E tuttavia mai come oggi occorre essere buoni europei, come chiedeva Nietzsche. Non solo perché tutti i problemi con cui abbiamo a che fare vanno affrontati a livello continentale, ma anche perché nel gigantesco attacco finanziario, sociale, politico, culturale e spirituale che le oligarchie hanno mosso a partire da sei o sette anni a questa parte, ciò che è in questione è semplicemente l’anima europea.
L’Europa come forma, come destino, come categoria mentale e spirituale, persino come sostanza etno-antropologica. È questo che vogliono abbattere, questo che vogliono deformare.
Ovviamente affinché questo mito possa essere riattivato ed essere effettivamente vivente, funzionale e rivoluzionario, occorre uscire dalle suggestioni adolescenziali e germanomani che vedono sotto la voce “Europa” affastellarsi immagini confuse di Tolkien e Frazetta, di Braveheart ed Excalibur.
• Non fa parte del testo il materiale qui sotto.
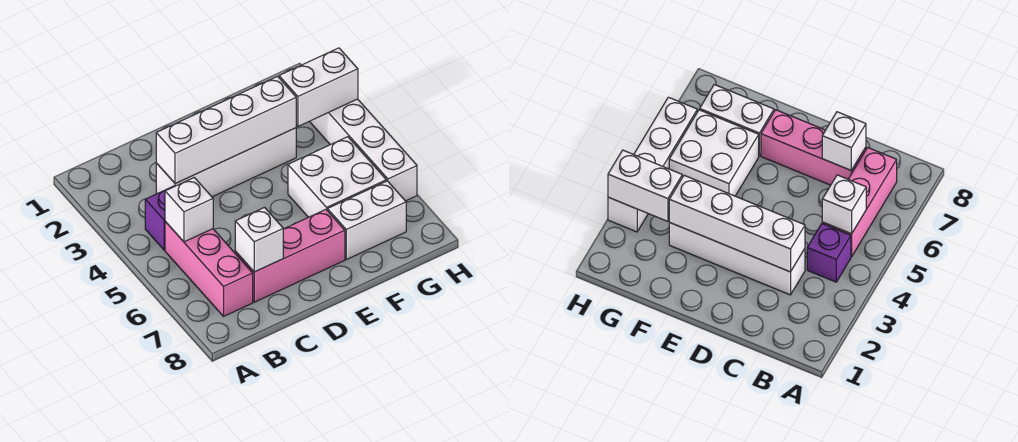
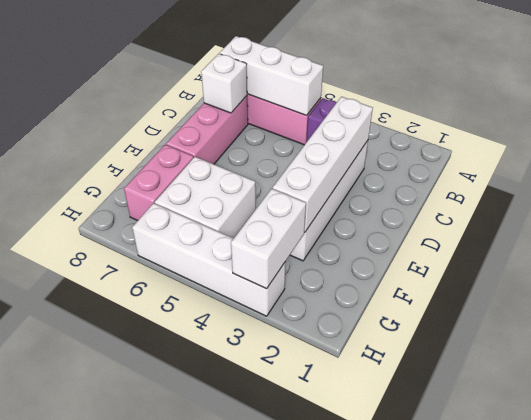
white 1x1 brick [165,178,213,242] -> white 1x3 brick [220,36,323,115]
white 1x2 brick [327,181,406,259] -> pink 1x2 brick [124,145,194,221]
Un patchwork del tutto fantasioso e soprattutto non mediterraneo, infantilmente nordicizzante, con al più qualche legionario romano messo in mezzo ogni tanto a rendere il quadro ancor più pacchiano.
Essere Europa significa quindi riscoprire la centralità di Roma e non sostituire un’alienazione con un’altra. Ma significa anche sintonizzare nuovamente i nostri riferimenti su una giusta concezione dell’amico e del nemico, delle origini e del destino. Essere Europa. Questo è il momento peggiore per farlo. Quindi è quello migliore.